«Ci sono tutte le premesse per un bellissimo 2019 e per gli anni a venire. L’Italia ha un programma di ripresa incredibile. C’è tanto entusiasmo e tanta fiducia da parte dei cittadini e c’è tanta determinazione da parte del governo». Dopo avere vaticinato mercoledì scorso i dati dell’Istat sulla «recessione tecnica» (-0,2% del Pil nel quarto trimestre 2018, il secondo in negativo), il presidente del Consiglio Giuseppe Conte ieri ha sperimentato le sue capacità divinatorie sugli effetti «espansivi» della manovra che dispiegherà i suoi effetti taumaturgici a partire dal secondo semestre 2019.

LO HA FATTO USANDO di nuovo la categoria estetica del «bello», già evocata nell’ottobre scorso prima dei faticosi giorni delle trattative a Bruxelles, dove il governo è stato costretto a tagliare dalla legge di bilancio 4,2 miliardi di investimenti e 4,6 miliardi di risparmi al cosiddetto «reddito di cittadinanza» e quota 100. Quello era il tempo dei festeggiamenti di Di Maio e dei Cinque Stelle dal suo balcone di Palazzo Chigi per il deficit al 2,4% sul Pil. «Più passa il tempo più mi convinco che la manovra è molto bella» disse Conte. Per poi rielaborare il concetto fino a ieri. Nel frattempo è arrivata la clamorosa bocciatura del provvedimento per una «deviazione senza precedenti» rispetto alle regole del «Fiscal Compact» un tempo inviso ai «populisti». E, infine, la trovata dello zero in mezzo al due e al quattro: un deficit allo 2,04% per creare una simpatica illusione ottica.

LA SVOLTA ESTETICA alla macroeconomia applicata al bilancio di uno Stato è senz’altro un modo poco ortodosso per presentare la scienza triste dell’austerità in cui anche questo governo si sta esercitando. Il giorno dopo della conferma di un’economia ferma dopo 14 trimestri di crescita anemica c’è stata un’intuizione. In otto mesi non avevamo ancora compreso che Palazzo Chigi è diventato un movimento artistico. Se poi da «bella» la manovra assume le caratteristiche di «bellissima», sprigionando una qualità soggettiva, e non storica, nel corso dei prossimi mesi, è possibile ipotizzare la corrente a cui si ispira il presidente del Consiglio.
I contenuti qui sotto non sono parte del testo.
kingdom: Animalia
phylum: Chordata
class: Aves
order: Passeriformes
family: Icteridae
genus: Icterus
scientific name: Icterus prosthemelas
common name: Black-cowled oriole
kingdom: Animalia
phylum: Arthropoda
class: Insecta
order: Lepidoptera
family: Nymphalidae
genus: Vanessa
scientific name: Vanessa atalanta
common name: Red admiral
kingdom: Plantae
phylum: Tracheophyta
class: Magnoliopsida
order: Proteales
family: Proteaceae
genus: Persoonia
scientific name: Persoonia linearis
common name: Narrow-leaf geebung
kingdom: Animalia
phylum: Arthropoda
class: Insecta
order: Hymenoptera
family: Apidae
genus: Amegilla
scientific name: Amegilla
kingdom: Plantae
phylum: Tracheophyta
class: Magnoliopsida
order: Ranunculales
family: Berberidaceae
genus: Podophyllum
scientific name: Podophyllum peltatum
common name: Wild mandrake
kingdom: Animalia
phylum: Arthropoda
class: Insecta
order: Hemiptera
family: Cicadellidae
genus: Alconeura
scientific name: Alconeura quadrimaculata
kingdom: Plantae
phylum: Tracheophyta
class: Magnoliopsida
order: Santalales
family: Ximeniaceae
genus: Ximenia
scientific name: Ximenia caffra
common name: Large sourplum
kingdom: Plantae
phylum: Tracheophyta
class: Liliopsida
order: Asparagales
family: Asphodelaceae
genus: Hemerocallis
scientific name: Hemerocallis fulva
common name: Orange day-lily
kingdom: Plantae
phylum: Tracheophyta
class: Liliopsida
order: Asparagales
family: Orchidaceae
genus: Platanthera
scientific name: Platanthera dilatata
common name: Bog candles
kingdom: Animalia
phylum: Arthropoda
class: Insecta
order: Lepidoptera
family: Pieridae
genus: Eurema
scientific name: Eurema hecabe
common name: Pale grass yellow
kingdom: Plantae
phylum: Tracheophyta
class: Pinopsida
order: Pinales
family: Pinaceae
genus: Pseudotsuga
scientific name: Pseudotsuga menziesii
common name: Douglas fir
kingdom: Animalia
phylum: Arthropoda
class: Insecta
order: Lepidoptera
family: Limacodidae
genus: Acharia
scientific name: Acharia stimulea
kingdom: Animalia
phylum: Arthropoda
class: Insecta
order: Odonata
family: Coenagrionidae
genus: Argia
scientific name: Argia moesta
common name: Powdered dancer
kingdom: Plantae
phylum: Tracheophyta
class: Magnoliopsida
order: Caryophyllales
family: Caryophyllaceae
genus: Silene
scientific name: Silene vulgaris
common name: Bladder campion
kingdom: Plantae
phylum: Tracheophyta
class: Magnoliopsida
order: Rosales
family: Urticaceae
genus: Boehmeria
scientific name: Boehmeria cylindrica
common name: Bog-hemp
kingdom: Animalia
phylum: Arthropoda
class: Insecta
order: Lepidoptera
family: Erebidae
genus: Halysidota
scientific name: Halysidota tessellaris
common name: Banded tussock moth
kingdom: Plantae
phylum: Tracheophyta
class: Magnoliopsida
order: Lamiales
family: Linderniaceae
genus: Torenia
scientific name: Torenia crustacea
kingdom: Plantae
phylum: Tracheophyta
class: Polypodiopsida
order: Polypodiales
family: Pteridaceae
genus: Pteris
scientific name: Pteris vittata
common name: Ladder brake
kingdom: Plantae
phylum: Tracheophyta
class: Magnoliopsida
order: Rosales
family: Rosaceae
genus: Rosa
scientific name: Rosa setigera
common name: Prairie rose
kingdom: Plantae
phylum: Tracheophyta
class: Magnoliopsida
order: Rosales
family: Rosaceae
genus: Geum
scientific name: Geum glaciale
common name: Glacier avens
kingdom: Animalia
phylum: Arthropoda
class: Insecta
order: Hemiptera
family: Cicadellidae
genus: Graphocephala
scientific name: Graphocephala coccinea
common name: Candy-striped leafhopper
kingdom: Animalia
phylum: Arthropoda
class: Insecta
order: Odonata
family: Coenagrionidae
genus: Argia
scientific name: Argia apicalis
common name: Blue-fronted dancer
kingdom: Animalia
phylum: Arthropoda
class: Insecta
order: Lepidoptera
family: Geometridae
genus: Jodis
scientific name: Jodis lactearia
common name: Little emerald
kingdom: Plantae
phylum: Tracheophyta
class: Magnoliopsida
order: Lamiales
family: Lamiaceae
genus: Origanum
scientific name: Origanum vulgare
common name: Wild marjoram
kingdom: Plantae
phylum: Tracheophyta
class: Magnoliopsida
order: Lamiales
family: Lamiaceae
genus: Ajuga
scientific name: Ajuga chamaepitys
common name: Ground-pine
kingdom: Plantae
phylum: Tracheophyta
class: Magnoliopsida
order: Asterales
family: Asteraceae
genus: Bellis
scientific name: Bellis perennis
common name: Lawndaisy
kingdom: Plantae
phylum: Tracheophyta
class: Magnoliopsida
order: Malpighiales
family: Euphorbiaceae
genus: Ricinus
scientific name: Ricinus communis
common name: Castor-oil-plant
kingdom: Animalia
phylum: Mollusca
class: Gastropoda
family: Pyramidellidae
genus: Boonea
L’estetismo morale, ad esempio. Quello di Andrea Sperelli, il protagonista del «Piacere» di Dannunzio. Di un certo Oscar Wilde. O di John Ruskin. L’idea che l’obbligo imposto dallo Stato ai poveri assoluti beneficiari di un sussidio vincolato al dovere di lavorare otto ore gratis a settimana, alla formazione e agli sgravi delle imprese avrà entro dicembre un effetto sui consumi sia «bellissimo» è la sublimazione di un auspicio, più che la congettura su un ciclo economico. Ipotizzare che un effetto pari allo 0,2% del Pil, prodotto secondo lo stesso governo dal «reddito», possa essere la leva di un rilancio è poco credibile. Aspettiamo di verificare i fatti. Nell’attesa, l’invito è di trasformare una vita difficile in un’opera d’arte. Da qui nasce il desiderio di una «ripresa incredibile». Di bellezza.

DA UN GOVERNO alla ricerca della connessione estetica con il suo popolo immaginario, ieri è giunta la voce lontana del ministro dell’economia Giovanni Tria. Non aduso all’estetica, ma ai più prosaici studi sui decimali, da New York ha esibito una massima muscolare che potrebbe restare negli annali di un patriottismo molto personale: «Guardare con pessimismo al futuro non è una forma di realismo ma di sabotaggio – ha detto Tria – Il che non significa non essere realisti. Ci sono tutte le condizioni di una ripresa dell’economia italiana».

IN ATTESA DEL 7 FEBBRAIO, quando la Commissione Ue pubblicherà le nuove previsioni economiche «intermedie», solo con i dati sul Pil, ieri il centro studi di Confindustria ha rischiato un accusa di «sabotaggio» smentendo la ricostruzione di Conte sulle cause «esogene» della recessione (la guerra dei dazi Usa-Cina). L’indice di attività del settore manufatturiero è calato al livello del 2013; il comparto auto ha segnato a gennaio una flessione del 7,5% (Fca -21,6%); il differenziale tra i Btp italiani e il Bund tedesco ha toccato i massimi da metà gennaio, con i rendimenti risaliti al 2,74%. La manovra giallo-verde potrebbe avere un impatto ridotto sulla crescita dello 0,4%. Ma sono in diversi a ipotizzare che sarà anche più bassa. Quando era «bella» la manovra, il governo pensava ancora all’1% tondo. Erano altri tempi.